Muito se especula sobre sua sinistra morte, causada pela queda no vão da escada do prédio onde vivia. Uns falam em acidente, outros em suicídio. Wiesel, também um escritor sobrevivente, declarou na época que “Primo Levi morreu em Auschwitz há quarenta anos”. 

 

Motivos para ler:

1– Primo Levi pertence aos eruditos. Foi um químico renomado, e a Química salvou-lhe a vida: não foi morto porque, além de outros fatores de sorte, seus conhecimentos eram úteis no campo de concentração.  Dedicou-se à literatura imprimido por um dever de falar. Seus livros mais famosos são “É isto um homem?” e “A trégua”. Do primeiro já falamos. Do segundo, narrando sua difícil volta para casa após a libertação, falaremos;

 

2– O afastamento histórico é por vezes necessário para tomarmos a real dimensão dos fatos. Primo Levi relatou que no imediato pós-guerra muitos se recusaram a falar do holocausto, havendo quem o negasse. Mas o negacionismo de má intenção, se seduz incautos num primeiro flerte, não resiste ao tempo.
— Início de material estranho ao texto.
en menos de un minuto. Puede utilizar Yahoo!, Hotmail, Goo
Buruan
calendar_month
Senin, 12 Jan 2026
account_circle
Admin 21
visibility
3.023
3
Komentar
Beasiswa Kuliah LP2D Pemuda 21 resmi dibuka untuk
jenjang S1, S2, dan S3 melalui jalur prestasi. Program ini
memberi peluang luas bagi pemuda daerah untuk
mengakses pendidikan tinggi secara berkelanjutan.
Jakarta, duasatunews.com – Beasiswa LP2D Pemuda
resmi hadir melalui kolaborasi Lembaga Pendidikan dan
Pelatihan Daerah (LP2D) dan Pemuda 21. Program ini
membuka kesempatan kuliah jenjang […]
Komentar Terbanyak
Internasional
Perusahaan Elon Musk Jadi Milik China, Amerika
Com espíritos desarmados, as pessoas tendem a enxergar com mais clareza. Note que, no Brasil, ainda há uns poucos que negam a virulência da ditadura militar brasileira – torturadora, assassina, corrupta e repressora dos mais básicos direitos cívico-fundamentais. Há quem seja, tolamente, antivacina. Negacionistas fanáticos ficam, sempre, relegados ao recanto ridículo da história;

 

3– Ler ensaios é um hábito excelente, mormente quando confeccionados por gente altamente inteligente. Por meio deles vislumbramos a beleza e a profundidade da erudição humana.  A assimetria e a vida pode ser lido sem solução de continuidade, porque cada ensaio fala por si só. Com pensamentos muito bem construídos e embasados, só acrescenta a quem os lê. Experimente.